Полная версия:
Библиотека счастливых
– …
– Ага!
Похоже, я заткнула рот моей совести.
Тем не менее я, кажется, точно знаю, что она хотела мне сказать.
Началась еще одна сентябрьская неделя, и так началась, что, наверное, лучше бы я снова улеглась в постель после того, что увидела, едва поднявшись. Да-да, сегодня мне не спалось, я встала очень рано и, едва рассвело, наконец-то вышла из дома. То есть вышла я только на террасу, но и это уже большое достижение. Закутавшись в три пуховика, я спокойно попивала свой первый утренний кофе, глядя на заросший сорняками сад, и тут увидела его. Он вышел из своего дома, насупленный, шаркая ногами. Я поднялась и, спрятавшись, стала за ним следить. Он шел по бульвару, наверное, хотел подышать морским воздухом рядом с пляжем.
Не может быть! Леонар – мой сосед? Должно быть, это сон. Кошмарный сон.

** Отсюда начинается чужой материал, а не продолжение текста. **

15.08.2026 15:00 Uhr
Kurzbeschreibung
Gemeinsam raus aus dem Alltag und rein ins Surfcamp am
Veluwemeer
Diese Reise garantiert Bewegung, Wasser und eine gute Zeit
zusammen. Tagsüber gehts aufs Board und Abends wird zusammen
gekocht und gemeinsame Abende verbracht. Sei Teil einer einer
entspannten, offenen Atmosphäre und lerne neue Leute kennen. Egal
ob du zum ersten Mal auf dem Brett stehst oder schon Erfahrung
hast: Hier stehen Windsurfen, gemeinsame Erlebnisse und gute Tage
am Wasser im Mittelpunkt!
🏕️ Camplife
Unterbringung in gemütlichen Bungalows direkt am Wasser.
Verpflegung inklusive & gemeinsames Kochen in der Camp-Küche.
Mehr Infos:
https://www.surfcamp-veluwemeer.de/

Я поморгала, но вскоре пришлось признать, что мне не померещилось, и это не безобидный двойник и не призрак, а в самом деле Леонар, собственной (дряхлой) персоной.
Прошло несколько часов, и я постепенно прихожу в себя. Ну ладно, Люси, красавица моя. Ты можешь попытаться еще раз. В конце концов, каждый имеет право на вторую попытку.
К тому же я кое-что придумала и радуюсь этому. После четвертой чашки кофе уже не могу усидеть на месте. Смотрю на экран мобильника – который час? Половина девятого.
Если память меня не подводит, мы с этим противным дедулькой встретились в булочной около половины десятого, так что я еще успею привести свой план в исполнение. Натянув старые джинсы и розовый свитер, иду в лавку Амандины, полная решимости скупить там все яблочные слойки, сколько есть.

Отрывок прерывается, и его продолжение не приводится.